The first incidence, was that of the underwear-bomber who set his genitals on fire aboard a trans-Atlantic flight from Amsterdam to Detroit. According to ABC News, the accused made a final telephone call to his father, who found the conversation so disturbing that he "approached Nigerian officials who took him directly to the CIA's station chief in the Nigerian capital." The alert prompted, "Officials to put Abdulmutallab's name into a database of more than half a million others that the U.S. suspects of ties to terrorism, but they did not put him on the country's no-fly list." On the day of Abdulmutallab’s departure, his $2,800 airline ticket was paid for with cash, with the accused having no luggage except a single backback. The latter created no red-flags for either the airlines or US security.
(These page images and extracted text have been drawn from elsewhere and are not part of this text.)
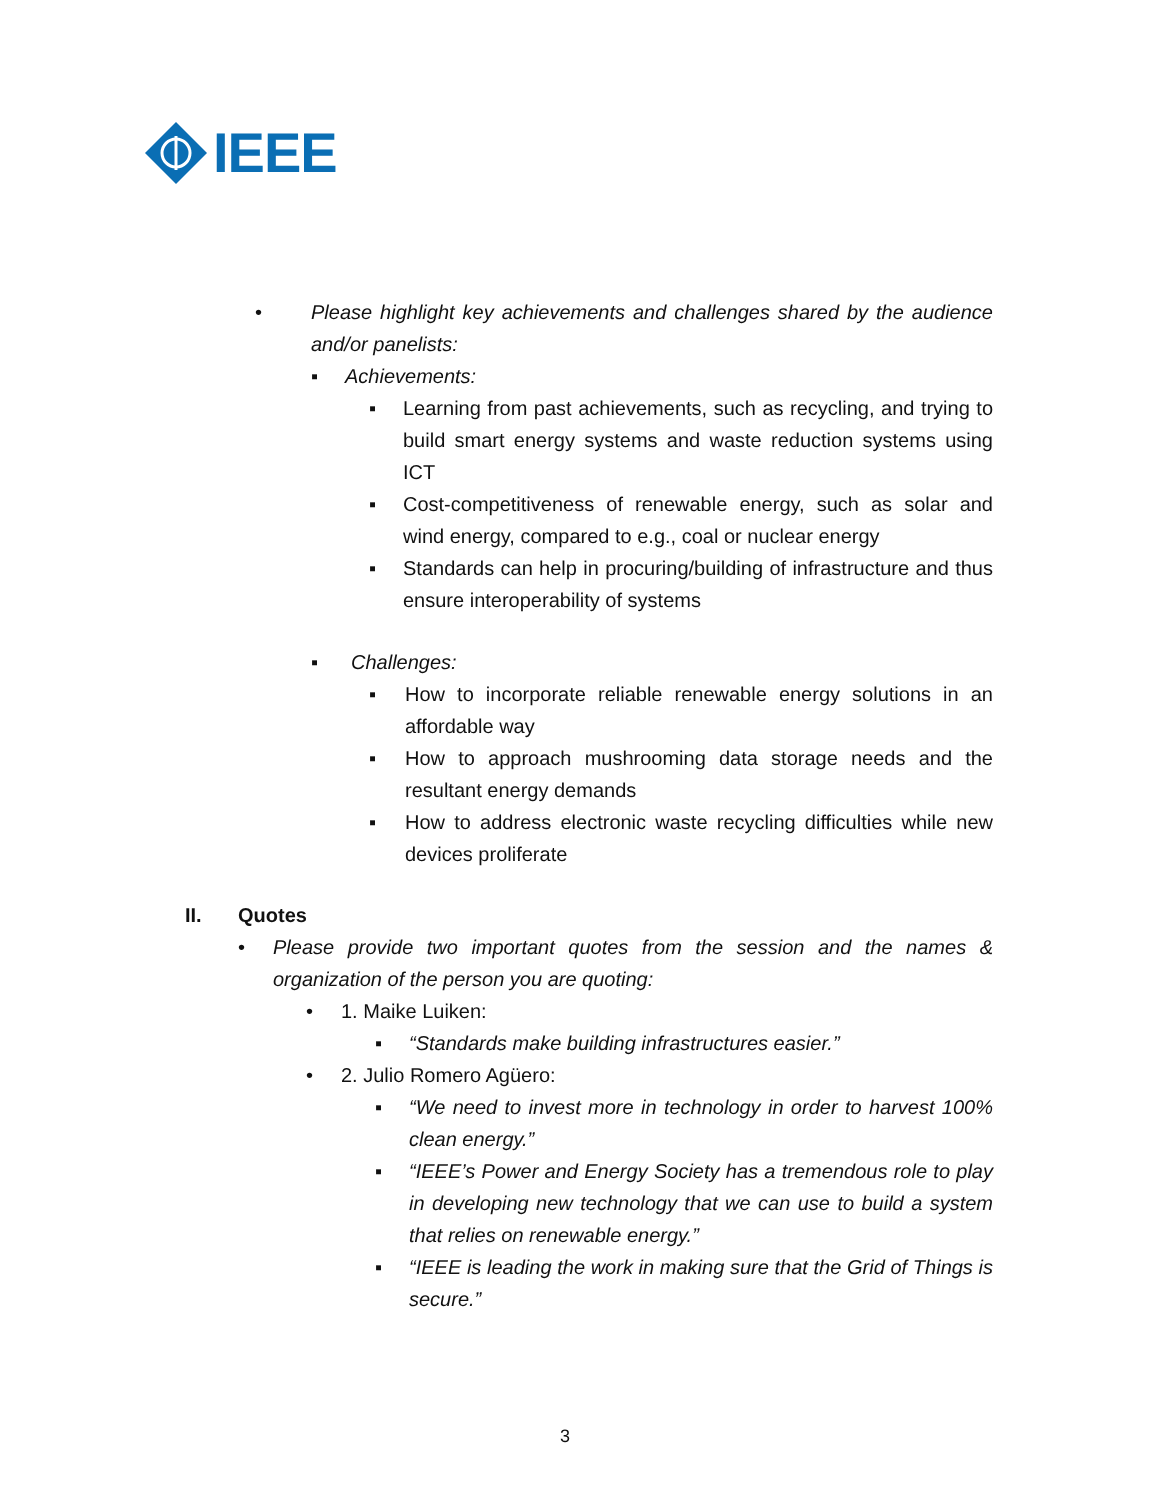IEEE
• Please highlight key achievements and challenges shared by the audience and/or panelists:
▪ Achievements:
▪ Learning from past achievements, such as recycling, and trying to build smart energy systems and waste reduction systems using ICT
▪ Cost-competitiveness of renewable energy, such as solar and wind energy, compared to e.g., coal or nuclear energy
▪ Standards can help in procuring/building of infrastructure and thus ensure interoperability of systems
▪ Challenges:
▪ How to incorporate reliable renewable energy solutions in an affordable way
▪ How to approach mushrooming data storage needs and the resultant energy demands
▪ How to address electronic waste recycling difficulties while new devices proliferate
II. Quotes
• Please provide two important quotes from the session and the names & organization of the person you are quoting:
• 1. Maike Luiken:
▪ “Standards make building infrastructures easier.”
• 2. Julio Romero Agüero:
▪ “We need to invest more in technology in order to harvest 100% clean energy.”
▪ “IEEE’s Power and Energy Society has a tremendous role to play in developing new technology that we can use to build a system that relies on renewable energy.”
▪ “IEEE is leading the work in making sure that the Grid of Things is secure.”
3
The second incidence, involved a suicide bomber disguised as an Afghan soldier, who managed to kill seven CIA agents at the agency's base in Afghanistan. The incident represents the agency’s worst loss of publicly-identified personnel since a 1983 attack in Lebanon conducted by Hezbollah guerrillas. The Times of London reports that:
The bomber, claimed by the Taleban to be one of its members, entered Forward Operating Base Chapman and detonated explosives attached to his body in the compound’s gym. US officials said that the CIA had mounted an internal investigation into the security breach... Four other agents have been killed in Afghanistan since 2001, according to the CIA, though the secretive nature of its operations means that there may have been more.
The history of the agency has been noted as a colossal failure-after-failure and an extravagant waste of capital. Their most recent misadventures involve torturing terrorist suspects across the globe, obtaining useless and counter-factual data from paid Iraqi agents, and their pre-911 intelligence gathering services were determined to be severely compromised by foreign agents. Little appears to have changed and their gross incompetence, as far as we can discern, is insuring that America's efforts in its 'Global War on Terrorism' remains a fantastic failure.